Yanılgı, yanılgı değildir belki de
Yanılgı sakın olmasın ikilikte …

Ayrılığa inanmak mı bir illüzyon.
Ayrılığın kendisi mi?
İllüzyonun olduğunu düşünmek mi ayrılık?
Yoksa, gözle görünenin, asıl gerçek olduğunu söylemek mi?

Hayal-rüya-sihir ve ben aynı.
Sadece tezahürlerimiz farklı olmasın bu evrende.

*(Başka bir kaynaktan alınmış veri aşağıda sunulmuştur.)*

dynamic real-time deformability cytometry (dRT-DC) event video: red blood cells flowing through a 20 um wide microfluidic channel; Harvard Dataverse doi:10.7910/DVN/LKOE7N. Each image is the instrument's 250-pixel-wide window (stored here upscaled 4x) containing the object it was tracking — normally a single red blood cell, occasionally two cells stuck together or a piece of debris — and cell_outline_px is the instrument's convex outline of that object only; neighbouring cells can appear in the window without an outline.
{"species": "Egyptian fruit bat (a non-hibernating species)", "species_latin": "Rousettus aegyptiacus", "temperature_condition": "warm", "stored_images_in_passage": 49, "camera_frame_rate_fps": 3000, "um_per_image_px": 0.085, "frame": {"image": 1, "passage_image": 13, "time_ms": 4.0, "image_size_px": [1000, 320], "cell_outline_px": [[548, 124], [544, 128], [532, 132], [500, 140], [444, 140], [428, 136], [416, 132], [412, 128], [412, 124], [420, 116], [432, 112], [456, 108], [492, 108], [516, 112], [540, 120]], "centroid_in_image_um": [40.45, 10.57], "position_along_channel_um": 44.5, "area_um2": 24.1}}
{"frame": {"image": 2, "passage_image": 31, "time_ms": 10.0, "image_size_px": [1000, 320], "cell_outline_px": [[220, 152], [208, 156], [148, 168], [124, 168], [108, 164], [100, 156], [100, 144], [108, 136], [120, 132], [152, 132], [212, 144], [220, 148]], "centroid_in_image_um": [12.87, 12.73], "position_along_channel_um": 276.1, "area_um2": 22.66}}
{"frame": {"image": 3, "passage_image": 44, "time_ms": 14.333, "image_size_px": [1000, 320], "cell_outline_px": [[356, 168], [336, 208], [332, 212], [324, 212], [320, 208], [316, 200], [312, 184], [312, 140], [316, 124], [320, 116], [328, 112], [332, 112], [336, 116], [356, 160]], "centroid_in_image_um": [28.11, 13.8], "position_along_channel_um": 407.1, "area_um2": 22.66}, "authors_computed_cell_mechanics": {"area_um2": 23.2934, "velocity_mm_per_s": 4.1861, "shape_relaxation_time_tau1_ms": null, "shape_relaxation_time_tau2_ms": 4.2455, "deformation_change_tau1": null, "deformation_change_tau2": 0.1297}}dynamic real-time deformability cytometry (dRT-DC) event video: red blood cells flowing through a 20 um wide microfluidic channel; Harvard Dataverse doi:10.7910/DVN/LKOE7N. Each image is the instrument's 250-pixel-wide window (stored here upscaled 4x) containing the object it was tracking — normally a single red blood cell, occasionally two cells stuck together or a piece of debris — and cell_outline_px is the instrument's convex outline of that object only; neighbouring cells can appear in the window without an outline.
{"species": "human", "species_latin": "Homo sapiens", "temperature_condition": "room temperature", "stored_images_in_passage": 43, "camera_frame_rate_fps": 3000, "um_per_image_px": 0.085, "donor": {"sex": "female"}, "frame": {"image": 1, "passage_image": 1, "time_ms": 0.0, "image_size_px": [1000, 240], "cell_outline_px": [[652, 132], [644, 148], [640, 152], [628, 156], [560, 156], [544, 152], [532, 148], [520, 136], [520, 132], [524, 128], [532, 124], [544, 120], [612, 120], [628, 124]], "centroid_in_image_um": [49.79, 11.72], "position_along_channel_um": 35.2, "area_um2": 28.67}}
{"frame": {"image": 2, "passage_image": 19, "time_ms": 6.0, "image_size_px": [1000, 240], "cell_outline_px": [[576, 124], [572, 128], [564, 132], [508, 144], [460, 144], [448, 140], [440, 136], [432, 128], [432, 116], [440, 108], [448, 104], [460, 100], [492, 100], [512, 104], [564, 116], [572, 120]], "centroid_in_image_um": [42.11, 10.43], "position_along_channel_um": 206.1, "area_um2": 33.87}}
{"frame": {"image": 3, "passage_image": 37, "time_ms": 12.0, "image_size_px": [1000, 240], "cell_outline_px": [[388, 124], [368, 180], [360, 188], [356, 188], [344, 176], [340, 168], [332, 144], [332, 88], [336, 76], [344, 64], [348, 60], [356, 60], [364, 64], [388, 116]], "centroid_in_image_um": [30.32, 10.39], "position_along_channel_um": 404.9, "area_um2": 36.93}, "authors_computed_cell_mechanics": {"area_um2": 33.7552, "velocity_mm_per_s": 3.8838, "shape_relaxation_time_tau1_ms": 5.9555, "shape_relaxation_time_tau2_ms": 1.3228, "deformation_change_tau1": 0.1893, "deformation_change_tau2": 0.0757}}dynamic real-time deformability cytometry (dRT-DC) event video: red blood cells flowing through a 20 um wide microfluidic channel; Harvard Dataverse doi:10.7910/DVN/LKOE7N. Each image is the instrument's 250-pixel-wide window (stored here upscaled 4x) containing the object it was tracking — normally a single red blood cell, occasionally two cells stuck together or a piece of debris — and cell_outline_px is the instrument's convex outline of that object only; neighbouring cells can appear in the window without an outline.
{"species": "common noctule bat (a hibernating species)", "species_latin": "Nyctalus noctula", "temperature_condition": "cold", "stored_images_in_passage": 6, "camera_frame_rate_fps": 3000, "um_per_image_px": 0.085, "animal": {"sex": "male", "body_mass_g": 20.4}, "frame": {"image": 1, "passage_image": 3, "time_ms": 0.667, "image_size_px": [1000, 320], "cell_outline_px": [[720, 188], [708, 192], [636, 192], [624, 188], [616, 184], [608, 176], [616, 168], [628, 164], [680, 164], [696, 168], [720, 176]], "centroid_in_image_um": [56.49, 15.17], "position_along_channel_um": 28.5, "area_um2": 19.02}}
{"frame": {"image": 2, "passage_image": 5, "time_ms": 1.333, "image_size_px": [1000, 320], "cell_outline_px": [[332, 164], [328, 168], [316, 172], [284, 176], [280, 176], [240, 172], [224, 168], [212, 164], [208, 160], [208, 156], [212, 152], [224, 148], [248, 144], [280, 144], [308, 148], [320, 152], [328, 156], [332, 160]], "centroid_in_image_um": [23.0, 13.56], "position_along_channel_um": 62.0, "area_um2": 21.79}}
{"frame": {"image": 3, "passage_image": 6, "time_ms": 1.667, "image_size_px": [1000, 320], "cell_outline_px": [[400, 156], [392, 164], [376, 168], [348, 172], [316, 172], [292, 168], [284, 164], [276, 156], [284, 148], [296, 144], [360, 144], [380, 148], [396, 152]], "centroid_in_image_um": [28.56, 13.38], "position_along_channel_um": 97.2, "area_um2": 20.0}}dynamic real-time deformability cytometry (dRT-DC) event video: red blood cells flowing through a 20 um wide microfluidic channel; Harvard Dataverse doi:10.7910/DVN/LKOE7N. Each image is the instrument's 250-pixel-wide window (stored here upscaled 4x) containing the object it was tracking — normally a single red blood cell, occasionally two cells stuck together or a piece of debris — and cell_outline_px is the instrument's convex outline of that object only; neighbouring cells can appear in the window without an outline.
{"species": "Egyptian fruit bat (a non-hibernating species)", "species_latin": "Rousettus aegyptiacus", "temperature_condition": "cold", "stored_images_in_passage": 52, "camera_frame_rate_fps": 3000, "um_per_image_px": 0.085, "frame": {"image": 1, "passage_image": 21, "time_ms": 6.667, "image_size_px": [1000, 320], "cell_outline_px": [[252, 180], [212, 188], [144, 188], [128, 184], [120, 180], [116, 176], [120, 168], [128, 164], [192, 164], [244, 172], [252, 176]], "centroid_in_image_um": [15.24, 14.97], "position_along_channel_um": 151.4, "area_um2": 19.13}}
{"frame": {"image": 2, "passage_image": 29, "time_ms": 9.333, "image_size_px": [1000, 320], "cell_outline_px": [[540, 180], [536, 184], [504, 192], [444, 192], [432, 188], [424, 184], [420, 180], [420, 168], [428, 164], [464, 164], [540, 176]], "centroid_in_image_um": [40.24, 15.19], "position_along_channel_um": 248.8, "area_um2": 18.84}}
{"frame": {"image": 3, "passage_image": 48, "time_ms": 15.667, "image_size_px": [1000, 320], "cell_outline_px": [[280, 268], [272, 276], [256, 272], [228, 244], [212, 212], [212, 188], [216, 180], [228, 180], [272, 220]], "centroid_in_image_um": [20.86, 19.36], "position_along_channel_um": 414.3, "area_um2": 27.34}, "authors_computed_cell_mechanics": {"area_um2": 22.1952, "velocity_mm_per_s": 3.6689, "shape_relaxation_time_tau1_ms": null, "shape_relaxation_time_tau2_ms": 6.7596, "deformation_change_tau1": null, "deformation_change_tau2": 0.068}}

Düşünceler, duygular, anılar, inançlar var içimde.
Bazen seslerini duymak istemediğim,
Bazen her şeyi bırakıp onlara teslim olduğum,
İçlerinde kaybolduğum…
Bazen kabullendiğim, bazen isyan ettiğim…
Olmak hali işte.

İnsanım nihayetinde, kendi çölümde kavrulan
Vahayı çöl sanıp serapla avunan.
Suyu, kurak toprakta,
Olanı olmayanda arayan

Çöl de ben, vaha da. Serap da ben gerçek de.
Aradığım her ne ise o da ben.
O zaman, yakan güneşe-kuma öfkem niye?
Olmasın sakın oluş nedenim asıl reddettiğimde?
Cennetim belki de cehennemimde.

Her şeyin ‘bir’ olduğu anda ve yerde,
 Ne oluyorsa oluyor.

Yanılgı, yanılgı değildir belki de
Yanılgı sakın olmasın ikilikte…

Birlik, belki de ikilikten geçebilmekte.

Ne oluyorsa oluyor.
Olan her şey benim ‘öz’ olmam için oluyor…
Öz benden,
‘Ben’ sandığımdan vazgeçsem de akıyor,
Vazgeçmesem de.

Olma halleri içinde,
Her şey olması gerektiği için oluyor.